Confidence-Based Response Abstinence: Improving LLM Trustworthiness via Activation-Based Uncertainty Estimation

large-language-models › alignment
📄 Abstract

Abstract: We propose a method for confidence estimation in retrieval-augmented generation (RAG) systems that aligns closely with the correctness of large language model (LLM) outputs. Confidence estimation is especially critical in high-stakes domains such as finance and healthcare, where the cost of an incorrect answer outweighs that of not answering the question. Our approach extends prior uncertainty quantification methods by leveraging raw feed-forward network (FFN) activations as auto-regressive signals, avoiding the information loss inherent in token logits and probabilities after projection and softmax normalization. We model confidence prediction as a sequence classification task, and regularize training with a Huber loss term to improve robustness against noisy supervision.
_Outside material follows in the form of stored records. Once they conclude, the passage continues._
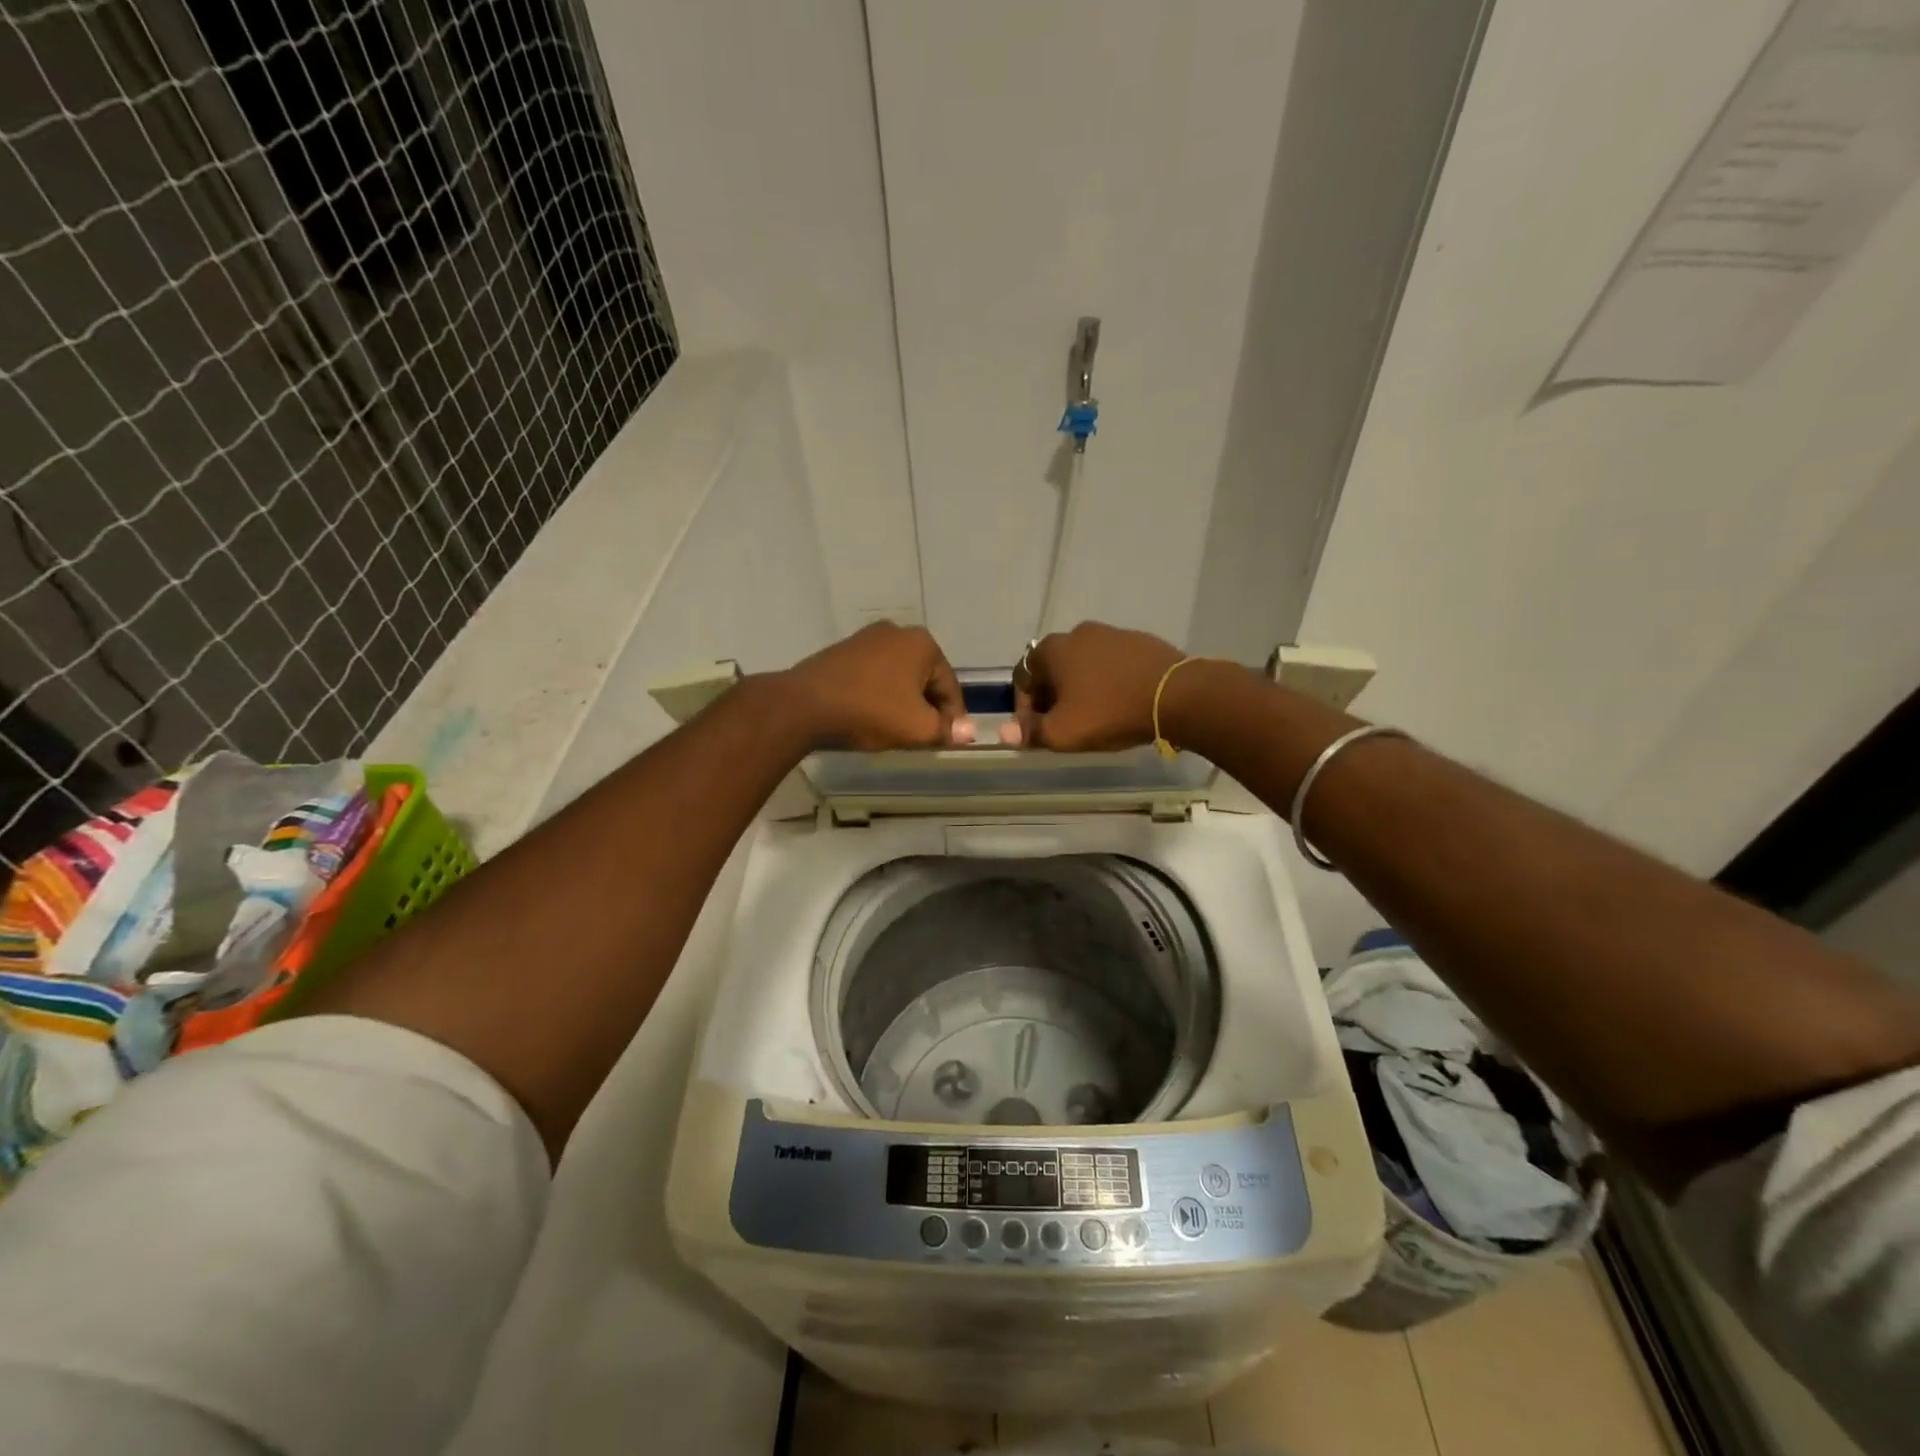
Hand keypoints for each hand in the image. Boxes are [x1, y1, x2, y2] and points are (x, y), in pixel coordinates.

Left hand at [781, 622, 974, 751]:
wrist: (805, 705)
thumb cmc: (870, 712)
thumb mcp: (917, 728)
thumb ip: (947, 730)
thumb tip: (968, 732)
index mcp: (923, 644)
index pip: (950, 687)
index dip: (953, 719)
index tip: (948, 743)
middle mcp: (897, 632)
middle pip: (924, 679)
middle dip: (927, 708)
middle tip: (923, 739)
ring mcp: (866, 638)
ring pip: (899, 677)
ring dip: (903, 702)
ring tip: (896, 730)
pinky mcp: (843, 650)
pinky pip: (873, 676)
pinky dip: (879, 695)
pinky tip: (871, 716)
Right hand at [1002, 622, 1184, 750]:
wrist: (1176, 695)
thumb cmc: (1109, 712)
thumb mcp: (1063, 732)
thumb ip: (1030, 732)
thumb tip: (1004, 732)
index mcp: (1053, 650)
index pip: (1022, 677)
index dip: (1023, 707)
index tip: (1036, 730)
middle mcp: (1078, 633)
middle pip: (1053, 669)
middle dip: (1052, 696)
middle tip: (1063, 724)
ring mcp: (1111, 633)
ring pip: (1083, 664)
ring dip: (1080, 687)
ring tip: (1093, 715)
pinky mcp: (1139, 641)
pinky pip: (1111, 663)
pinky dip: (1107, 681)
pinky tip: (1119, 702)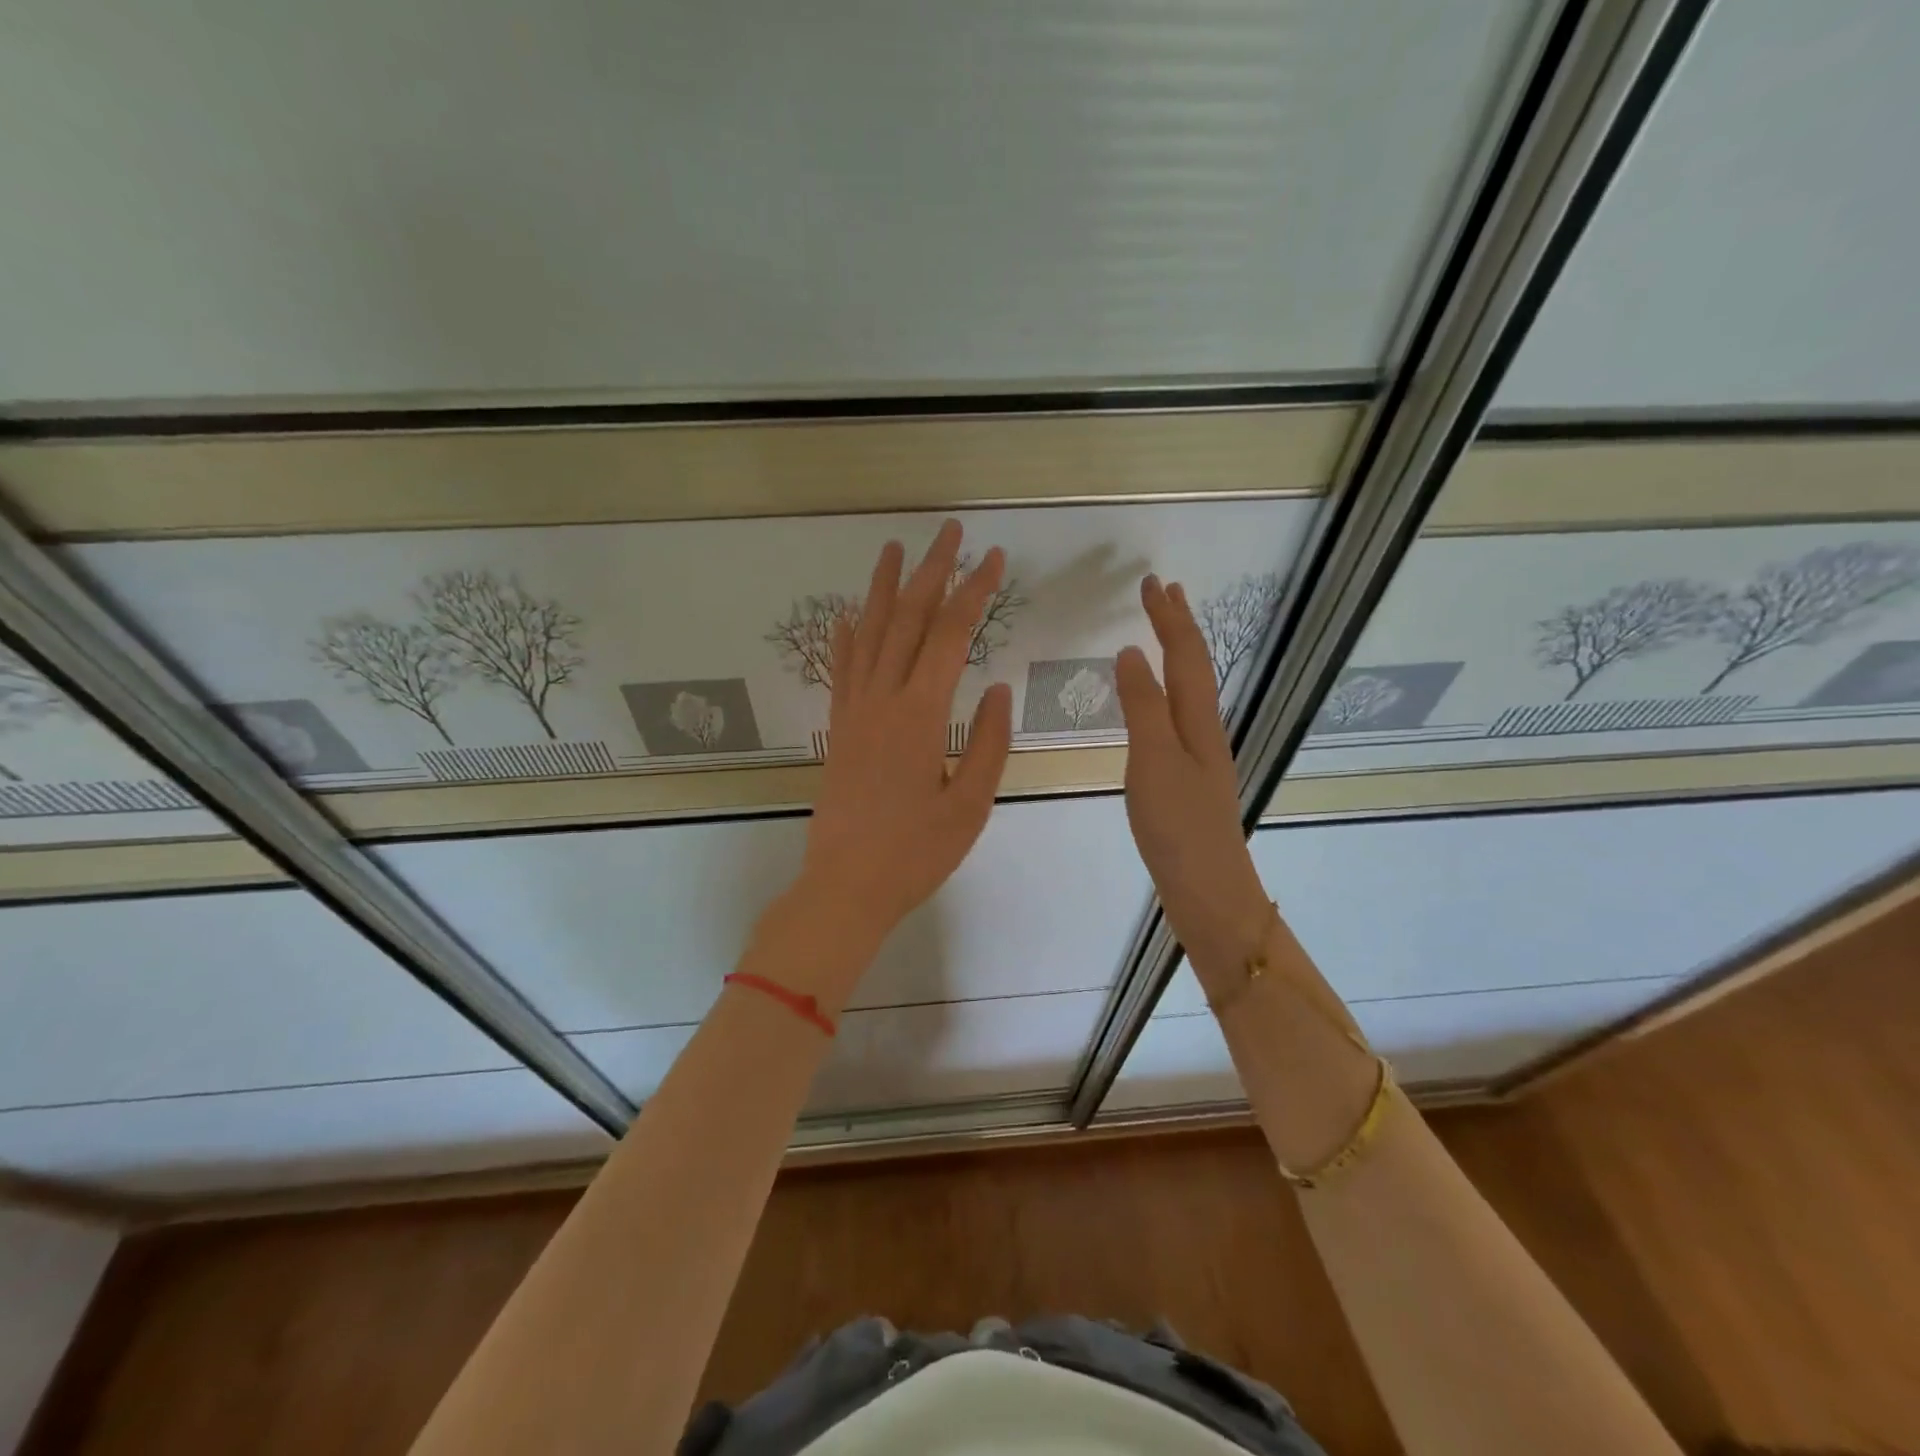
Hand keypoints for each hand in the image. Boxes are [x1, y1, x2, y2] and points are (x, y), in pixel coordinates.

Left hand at [797, 519, 1014, 957]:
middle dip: (930, 571)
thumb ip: (989, 743)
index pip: (949, 636)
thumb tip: (998, 688)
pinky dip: (845, 637)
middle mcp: (881, 700)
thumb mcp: (969, 805)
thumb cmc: (915, 854)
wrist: (845, 888)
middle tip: (949, 532)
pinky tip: (847, 615)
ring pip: (867, 635)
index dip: (974, 593)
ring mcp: (853, 712)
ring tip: (893, 548)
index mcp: (920, 715)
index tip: (995, 560)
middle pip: (905, 620)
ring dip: (882, 588)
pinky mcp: (838, 729)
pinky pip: (841, 670)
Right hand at [1114, 575, 1271, 986]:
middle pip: (1195, 667)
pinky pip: (1179, 715)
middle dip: (1179, 627)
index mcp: (1197, 721)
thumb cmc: (1178, 825)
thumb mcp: (1153, 761)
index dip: (1168, 618)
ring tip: (1162, 634)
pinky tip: (1159, 703)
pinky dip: (1168, 690)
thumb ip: (1142, 706)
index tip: (1151, 582)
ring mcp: (1200, 755)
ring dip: (1177, 655)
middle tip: (1164, 593)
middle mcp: (1204, 730)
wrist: (1208, 889)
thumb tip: (1132, 652)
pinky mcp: (1190, 778)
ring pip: (1190, 690)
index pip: (1184, 655)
Applied in a real-world financial industry customer-support setting with complex knowledge bases, our method outperforms strong baselines and maintains high accuracy under strict latency constraints. Experiments on Llama 3.1 8B model show that using activations from only the 16th layer preserves accuracy while reducing response latency. Our results demonstrate that activation-based confidence modeling offers a scalable, architecture-aware path toward trustworthy RAG deployment.

Key Contributions

Proposes a novel confidence estimation method for RAG systems using raw FFN activations, which aligns better with LLM output correctness than traditional methods. It models confidence as a sequence classification task with Huber loss regularization, enabling response abstinence and outperforming baselines in a real-world financial setting under strict latency constraints.

Business Value

Enhances the safety and reliability of LLMs in critical applications like finance and healthcare by enabling them to abstain from answering when uncertain, preventing potentially harmful incorrect responses. This builds user trust and reduces risk.